Now Dotty's life is in limbo. At eighty-seven she has a dreadful disease. A God- awful confluence of symptoms - it's the worst of Alzheimer's and Parkinson's. Called “Lewy Body Dementia”, this disease has cured my lifelong fear of cancer. I've seen loved ones dies from cancer. It's horrible. LBD is a nightmare that lasts for years. She's probably five years into the disease with several more to go before her body shuts down completely.
Now Dotty is in a wheelchair, but keeps trying to walk. One of the symptoms of Lewy Body is that there are "good" days and bad days. It all looks bad from here, but when we visited she was able to recognize me. It made her cry to see me. She knew I would leave her again and became agitated. Yet, she was able to crack a couple jokes. One minute she can't get the words out, the next she says something you understand. That's what so horrified me. She KNOWS. She knows she's trapped in her own body, not getting better. It just seems so unfair and wrong.  

My stepsister, Ann, has Dotty in a wonderful facility right near her house and she is an angel to her. I do not know how she does it. I guess you get used to it, but I don't see how. In a previous visit Dotty was in a different care center. Allie and I took her swimming in the pool there. I knew she was having some dementia, but it was nothing extraordinary. That was two years ago.

Dotty has classic symptoms of Lewy Body Disease. It started with visual hallucinations. She was talking about drain bugs for a few years before any other symptoms were noticeable. It also makes victims prone to falling and several falls were the beginning of the trip down. Into the hospital, in long term care, out of her own home. The predictable pattern repeated by so many of our elders. Knowing what I know now, seeing what I've seen, I wish one of those falls had done her in. Knocked her out cold. We probably wouldn't have known it was a blessing.  

It was so hard to see her - unable to feed herself, struggling to speak. Even now, if I really think about her and how she is I feel almost hysterical. Such a wrench knowing I can't do anything for her and will never see her again.
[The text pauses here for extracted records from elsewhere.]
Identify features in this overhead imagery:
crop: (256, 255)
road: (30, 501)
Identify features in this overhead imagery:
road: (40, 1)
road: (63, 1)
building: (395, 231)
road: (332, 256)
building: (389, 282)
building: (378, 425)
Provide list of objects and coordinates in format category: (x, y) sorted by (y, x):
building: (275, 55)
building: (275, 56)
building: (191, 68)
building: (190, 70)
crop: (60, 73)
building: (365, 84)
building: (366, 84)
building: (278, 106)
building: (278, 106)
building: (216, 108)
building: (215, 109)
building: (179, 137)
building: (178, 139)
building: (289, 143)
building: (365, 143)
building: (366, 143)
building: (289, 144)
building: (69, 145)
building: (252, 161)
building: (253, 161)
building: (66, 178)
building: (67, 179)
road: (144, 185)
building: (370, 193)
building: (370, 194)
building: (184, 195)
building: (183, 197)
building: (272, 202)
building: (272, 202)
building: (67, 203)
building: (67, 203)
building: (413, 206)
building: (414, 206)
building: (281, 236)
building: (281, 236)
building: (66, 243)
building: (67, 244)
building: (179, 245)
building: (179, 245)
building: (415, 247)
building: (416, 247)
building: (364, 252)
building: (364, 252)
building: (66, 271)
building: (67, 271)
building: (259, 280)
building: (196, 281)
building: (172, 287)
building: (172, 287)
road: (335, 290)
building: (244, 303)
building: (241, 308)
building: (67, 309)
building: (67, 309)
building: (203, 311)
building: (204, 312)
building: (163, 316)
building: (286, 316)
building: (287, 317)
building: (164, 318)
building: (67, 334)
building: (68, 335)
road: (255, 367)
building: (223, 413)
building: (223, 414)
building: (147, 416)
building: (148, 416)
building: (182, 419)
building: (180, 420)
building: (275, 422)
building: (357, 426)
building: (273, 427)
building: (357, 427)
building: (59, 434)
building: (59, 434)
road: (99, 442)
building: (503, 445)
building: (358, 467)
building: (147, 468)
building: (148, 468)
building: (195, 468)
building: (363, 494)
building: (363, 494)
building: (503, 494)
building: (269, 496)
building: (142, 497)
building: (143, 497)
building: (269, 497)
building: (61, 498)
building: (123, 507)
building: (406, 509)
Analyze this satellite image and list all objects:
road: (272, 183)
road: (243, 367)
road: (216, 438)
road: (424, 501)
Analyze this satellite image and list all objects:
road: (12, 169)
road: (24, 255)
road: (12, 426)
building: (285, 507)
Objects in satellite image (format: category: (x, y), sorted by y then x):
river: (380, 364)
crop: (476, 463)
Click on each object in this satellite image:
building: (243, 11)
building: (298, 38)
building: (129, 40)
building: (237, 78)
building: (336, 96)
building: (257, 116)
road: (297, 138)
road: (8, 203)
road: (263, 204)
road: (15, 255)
Annie loses her Mommy over and over again - every time she sees her. When Dotty goes, Ann has to lose her once more. When someone has died the sadness eventually eases. The traumatic images are replaced by better memories. This unspeakable limbo seems so unfair. I know Dotty never wanted to be like this, but here she is. There is no healing, no closure, only the prospect of something even worse.

A couple years ago Dotty and I talked on the phone. I was in California and she in Connecticut. I apologized for not calling more often. She said, "That's okay, honey. I know how much you love me." Thank you for that, Dotty. For knowing and for loving me so much. And thank you, Annie, for taking such good care of Dorfy.   

Photo: On the trip from New York to Florida with all six kids. I'm the one in front with the camera.